We’ve had a look so far at the ways two people come together in the first blush of attraction. I’m not sure a computer will ever capture their path to full togetherness, but we do have a picture of their lives once they get there. That pattern of a couple together, the enmeshing of what’s come to be called their “social graphs,” is now well documented.
I have 384 friends on Facebook, and here they are. I’m the dot in the middle; my wife, Reshma, is in black at about three o’clock. Everyone’s connections to everyone else are shown by the gray lines:
Though the groups of my friends are nicely clustered, this plot wasn’t arranged by hand—my able research assistant, James Dowdell, wrote special software to create it. The dots come together based on their number of shared connections. Think of them as little bits of iron dust magnetized by the POWER OF FRIENDSHIP, and then dropped on a tabletop to settle into place. Even though I don’t use Facebook for much of anything besides the highly circular task of accepting Facebook friend requests, you can see all the sides of my life in there. My very tight-knit set of in-laws, as near to overlapping as the software would allow, is A; the people I went to high school with are B; my coworkers are C; my gamer friends, D. You can even read my once and future career as a musician in the graph. I spent years touring in a band, and those singleton dots all along the left perimeter are primarily people I met on the road. Their bond to one another is our music, invisible to algorithms.

### DATASET EXTRACT

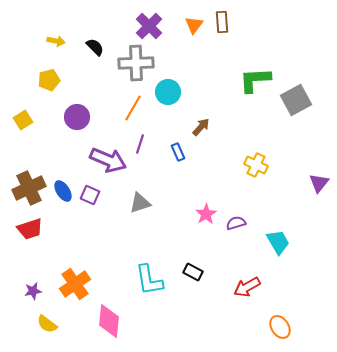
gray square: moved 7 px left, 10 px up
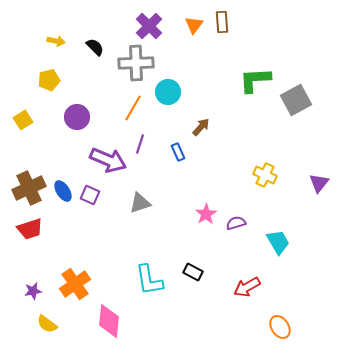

### TASKS FOR THIS EXERCISE
• A. Can you copy out the Facebook friend graph passage from "We’ve had a" to "now well documented."?
• B. In the Facebook friend graph passage, who wrote the software that created the plot?

### PER-TASK ANSWERS
• A.
We’ve had a look so far at the ways two people come together in the first blush of attraction. I’m not sure a computer will ever capture their path to full togetherness, but we do have a picture of their lives once they get there. That pattern of a couple together, the enmeshing of what’s come to be called their “social graphs,” is now well documented.

• B. James Dowdell, the research assistant.